Down south (Gulf coast, FL up to Chesapeake) there are some privately owned docks that you might be able to buy into. I doubt that this option would be cheap either and would likely include fees to the taxman.

We belong to a 'working' club where the members do almost all of the work to maintain the club. The dues are extremely reasonable, in part because there are no slips to maintain; all keel boats sit on owner owned moorings. Not as convenient for a live-aboard but it could be done. Since we are in the northeast the club is more or less shut down for about 6 months. I wonder if a similar kind of club exists somewhere near you (wherever that is).


----------



## Tim R. (Mar 23, 2003)

Our club is the same as Calebs. We do not have any type of co-op marinas in Portland but we do have some condo slips. You buy the slip but it is maintained by a condo assn. About 50k for a 40ft slip.


----------



## hellosailor (Apr 11, 2006)

"co-op marinas"
Never heard of it. Dock-o-miniums are common though. You own the bottomland under your slip, and sometimes your slip itself, and the "condominium association" owns and maintains the common property, i.e. the main docks, parking lot, buildings and other stuff.
Sometimes the ownership is outright, sometimes it is a 99-year lease...and like any other group ownership scheme, you really need to look at the complete financials for the whole group before you buy in.


----------



## boatpoker (Jul 21, 2008)

We have lived at Port Credit Yacht Club (just west of Toronto) for thirteen years. After prorating the initiation fee it became less expensive than a marina after three years.


----------



## QuickMick (Oct 15, 2009)

there are places that have a provision in the by-laws that you can only stay overnight on your boat x number of days a week, but if you are nice and not some crazed party animal it is often ignored.


----------



## Fstbttms (Feb 25, 2003)

Yorksailor said:


> It is rare for private clubs to have live aboards and the slips go to old members.


Not around here it isn't.


----------



## Fstbttms (Feb 25, 2003)

Don1500 said:


> On a side note. are there any co-op marinas (real co-op where the owners are the slip owners, not some conglomerate)


Yes.


----------



## Don1500 (Nov 16, 2010)

boatpoker said:


> We have lived at Port Credit Yacht Club (just west of Toronto) for thirteen years. After prorating the initiation fee it became less expensive than a marina after three years.

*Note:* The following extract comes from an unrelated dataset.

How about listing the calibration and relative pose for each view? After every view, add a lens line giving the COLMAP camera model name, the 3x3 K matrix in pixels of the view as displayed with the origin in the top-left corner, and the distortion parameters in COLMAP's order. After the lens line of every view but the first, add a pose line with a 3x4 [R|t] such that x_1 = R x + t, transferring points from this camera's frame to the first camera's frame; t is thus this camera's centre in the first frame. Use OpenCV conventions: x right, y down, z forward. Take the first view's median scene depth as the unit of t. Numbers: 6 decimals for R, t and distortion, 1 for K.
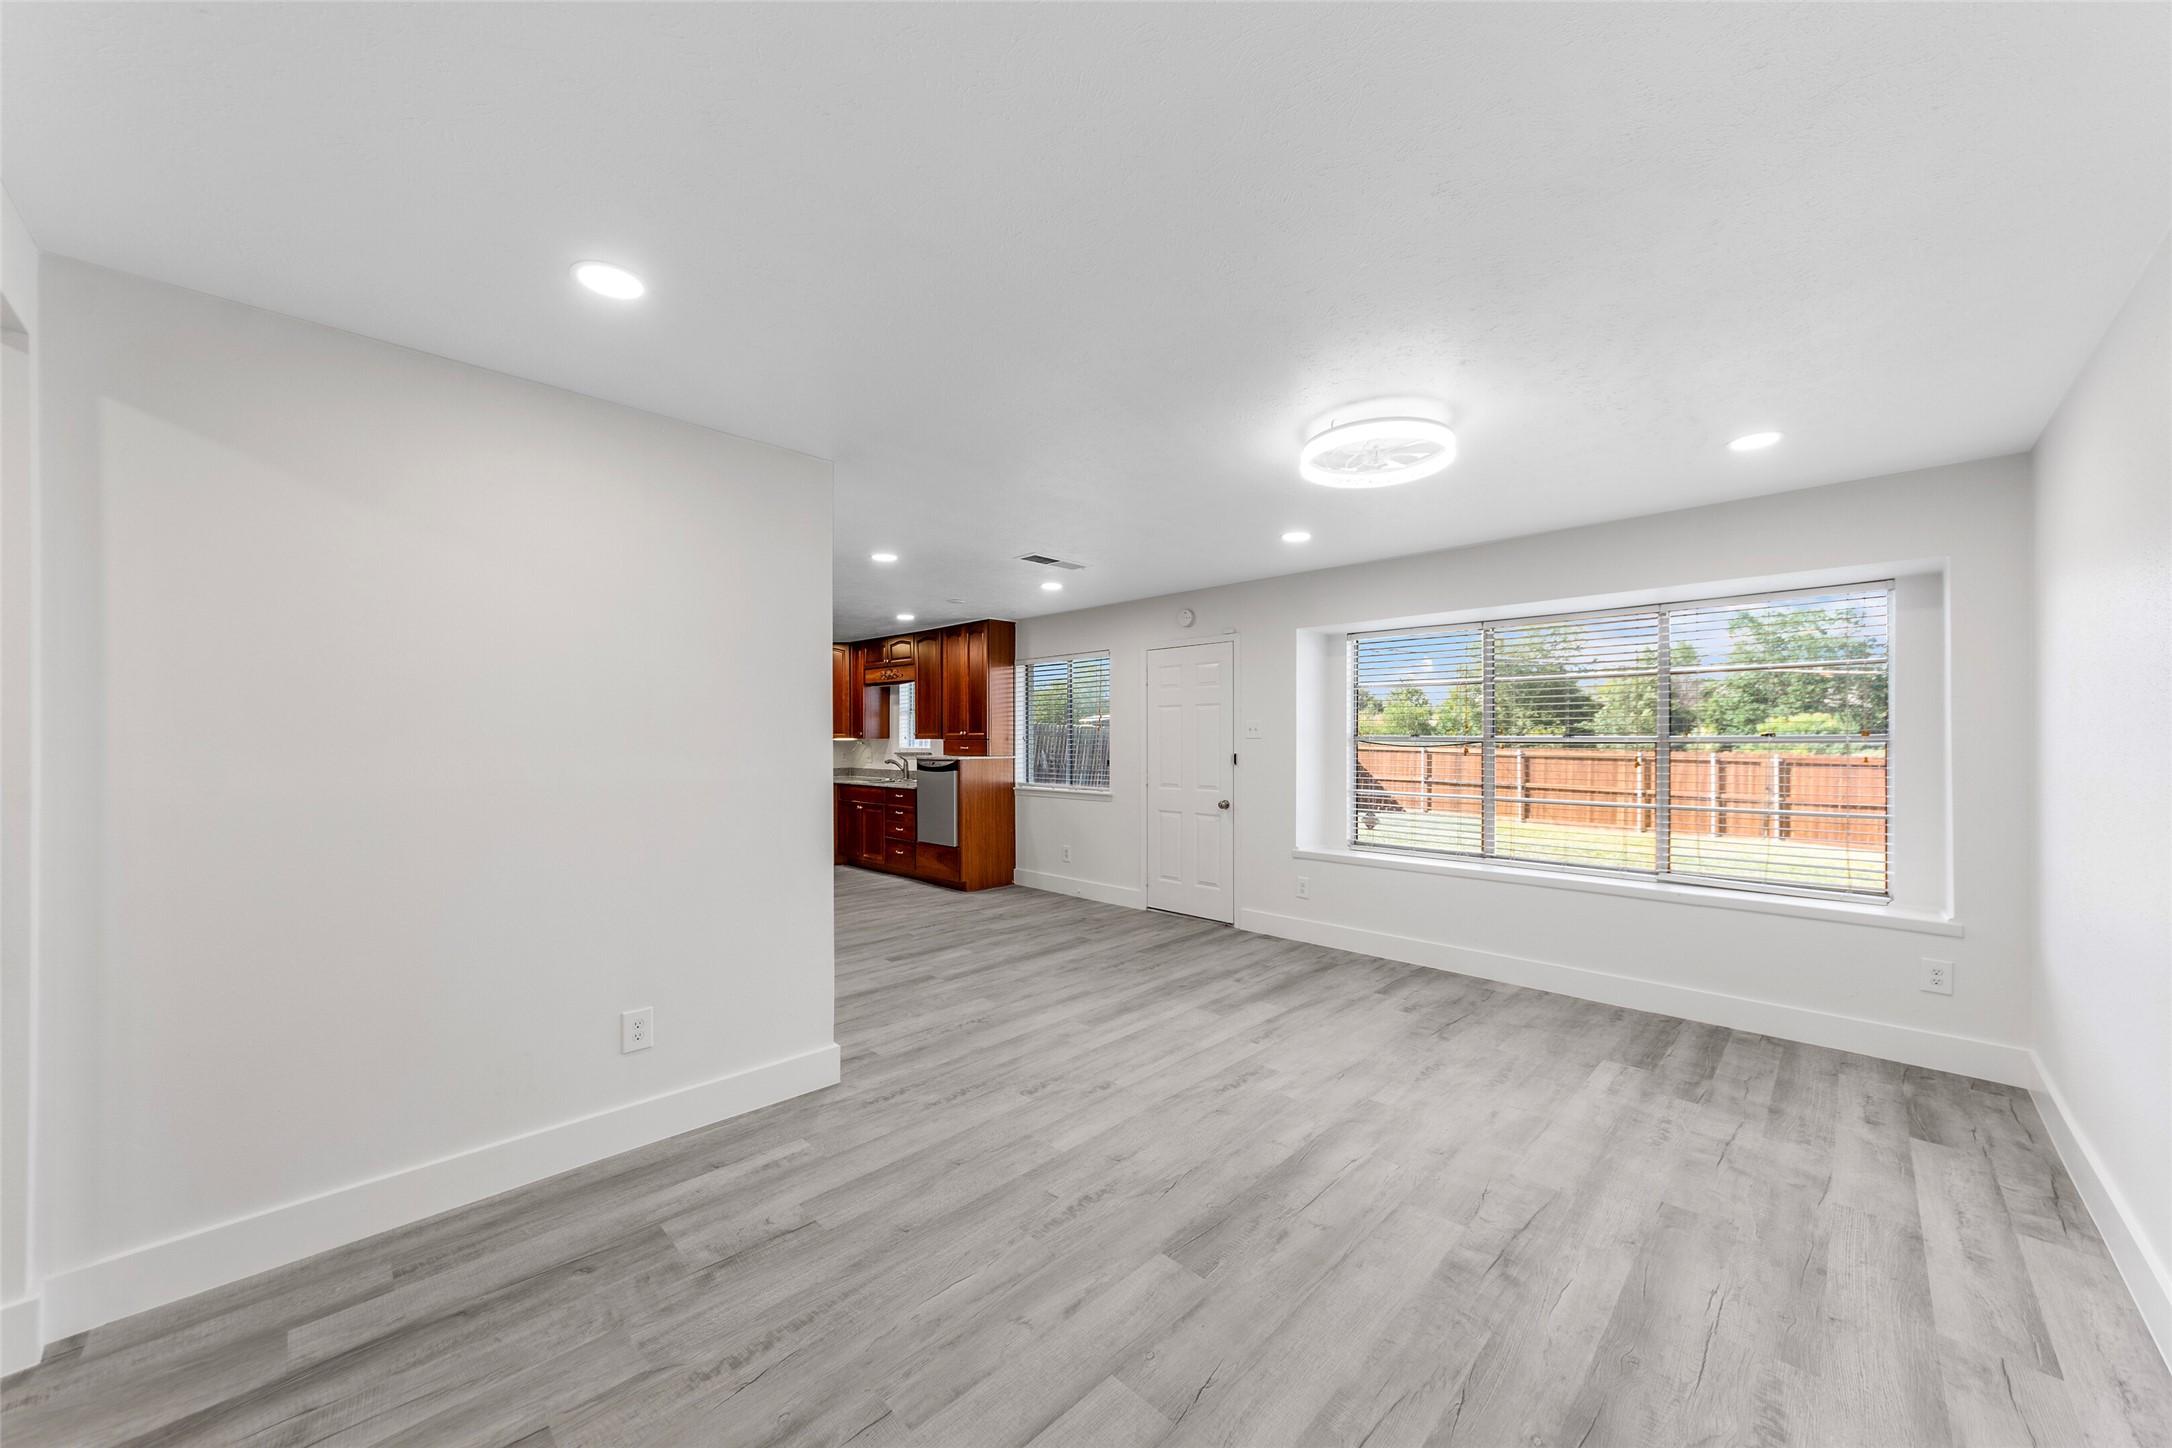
lens RADIAL K [[775.7, 0, 1092.6], [0, 775.7, 732.9], [0, 0, 1]] dist [0.003782, -0.000282]
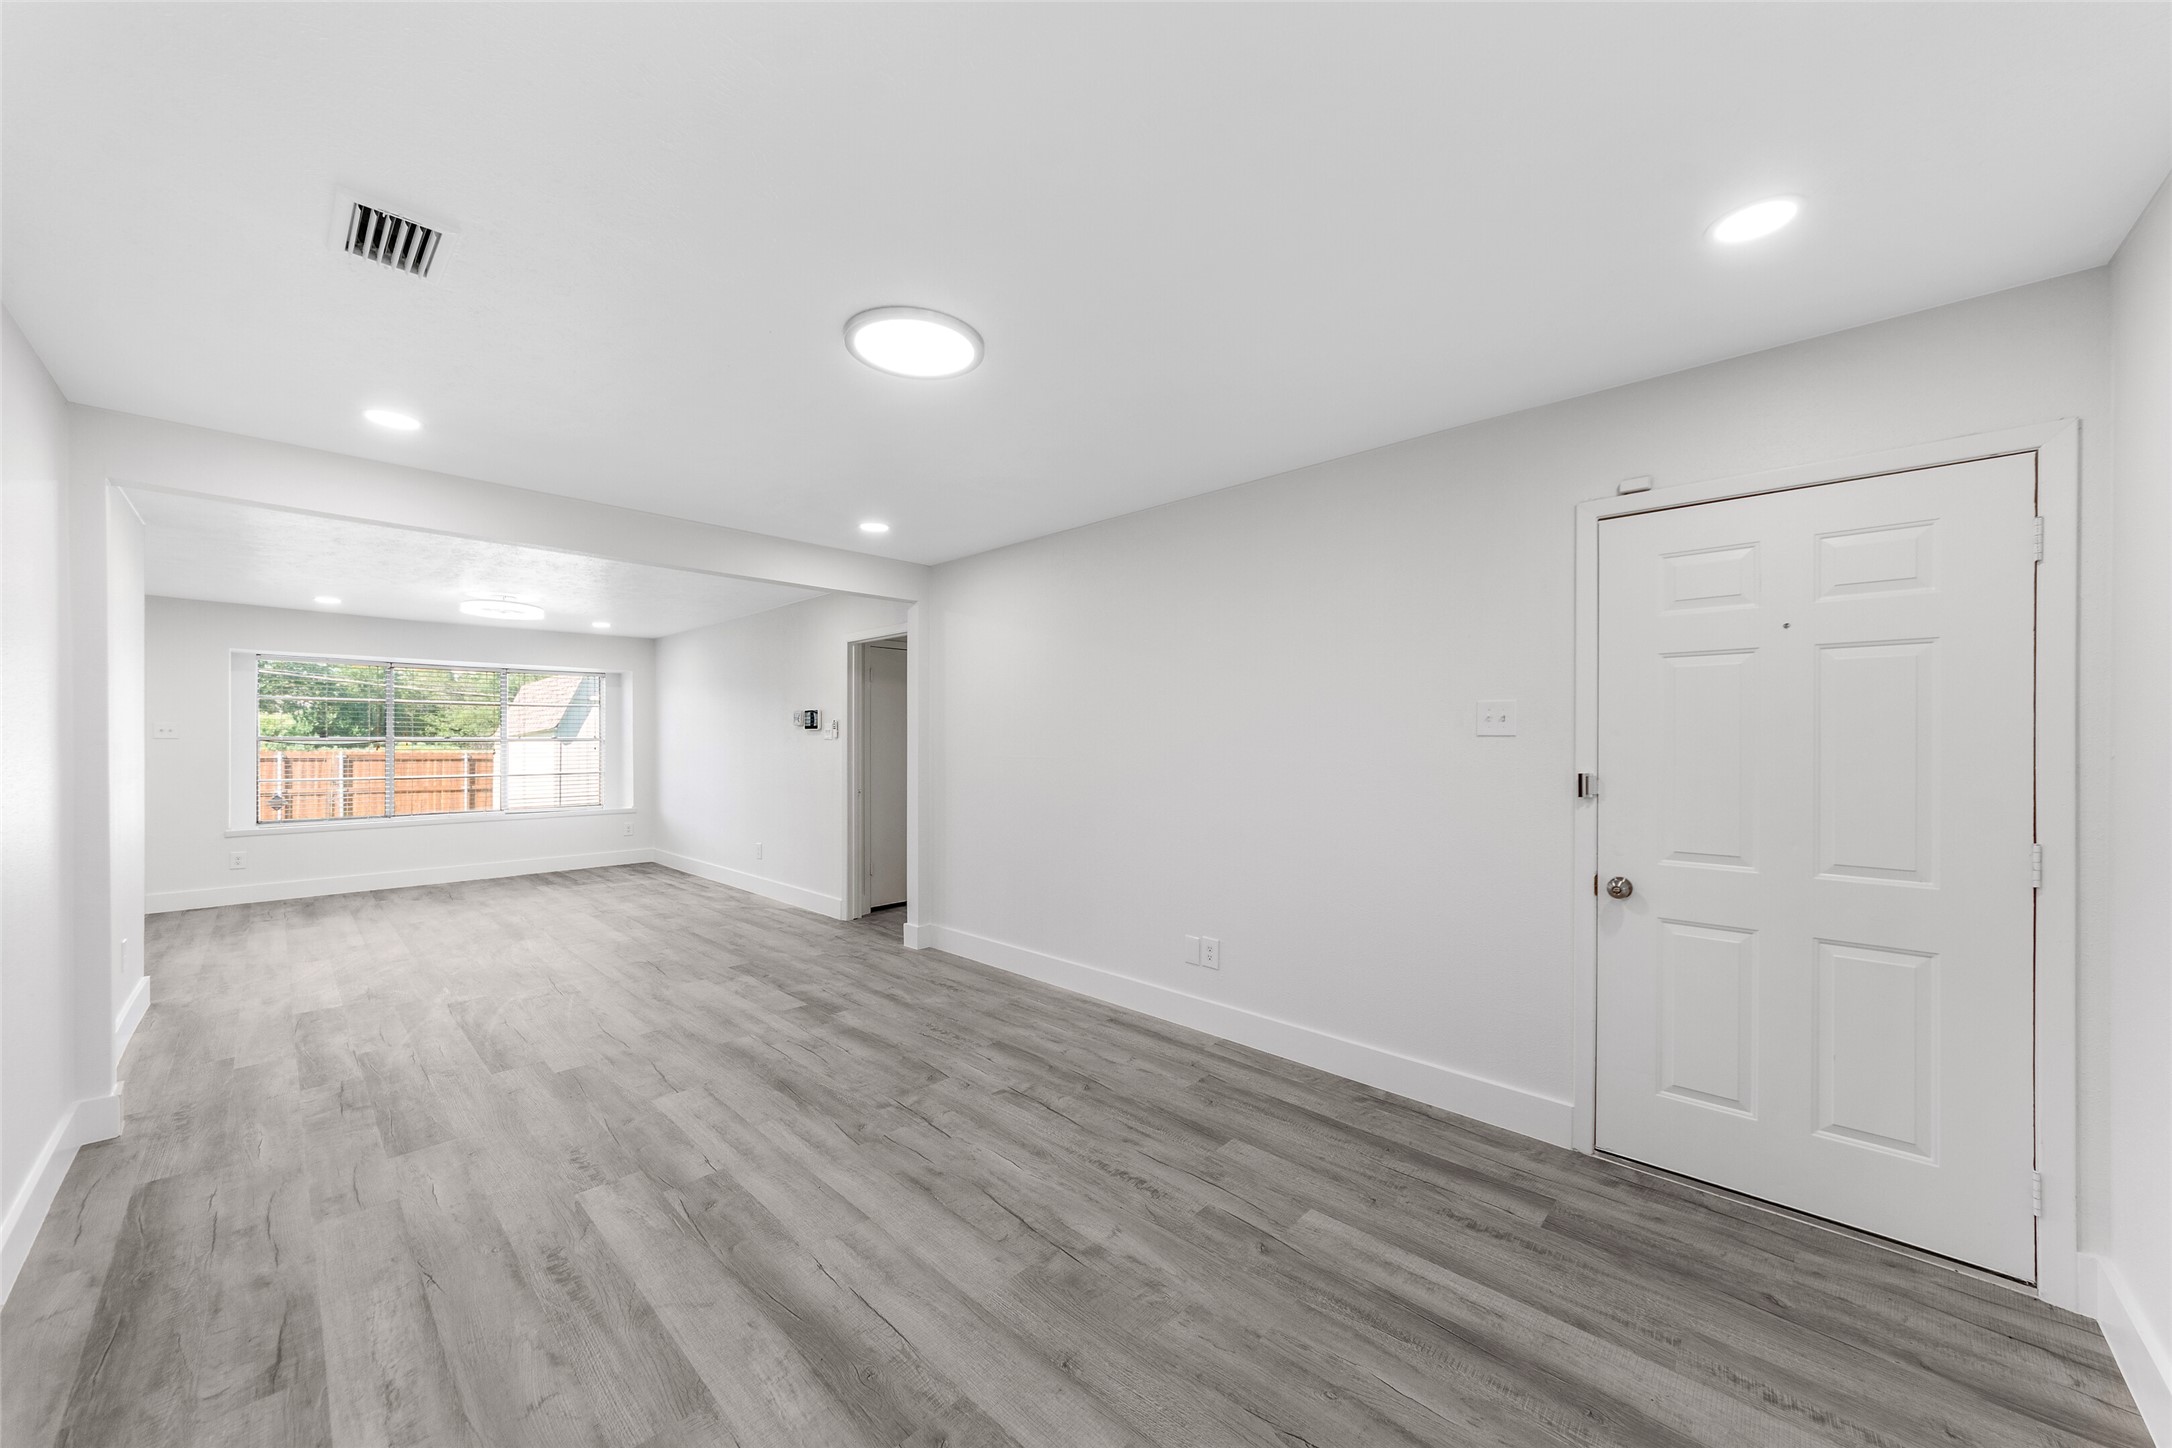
lens RADIAL K [[788.9, 0, 1097.1], [0, 788.9, 717.1], [0, 0, 1]] dist [-0.000425, -0.000355]
pose [[-0.021089, 0.029427, 0.999344, -1.273167], [-0.010354, 0.999507, -0.029651, -0.002231], [-0.999724, -0.010972, -0.020774, -0.411955]]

That sounds good, except for one little thing. "(just west of Toronto)", unless that's Toronto, Fla, Thanks but no thanks.



Fstbttms said:


> Quote:
> Originally Posted by Yorksailor View Post
> It is rare for private clubs to have live aboards and the slips go to old members.
> 
> Not around here it isn't.


Where is "here"? I think you're in SF Bay area, right? Not Chesapeake Bay.


----------



## Fstbttms (Feb 25, 2003)

Right off the top of my head I can think of four yacht clubs here in the SF East Bay Area with their own marinas that allow liveaboards.


----------



## QuickMick (Oct 15, 2009)

this is a decent resource to see what is close, while the links to the sites may not say 'yea or nea' to the live-a-board question, you can at least glean the contact info and give them a ring.... searchable by locale

marinas.com


----------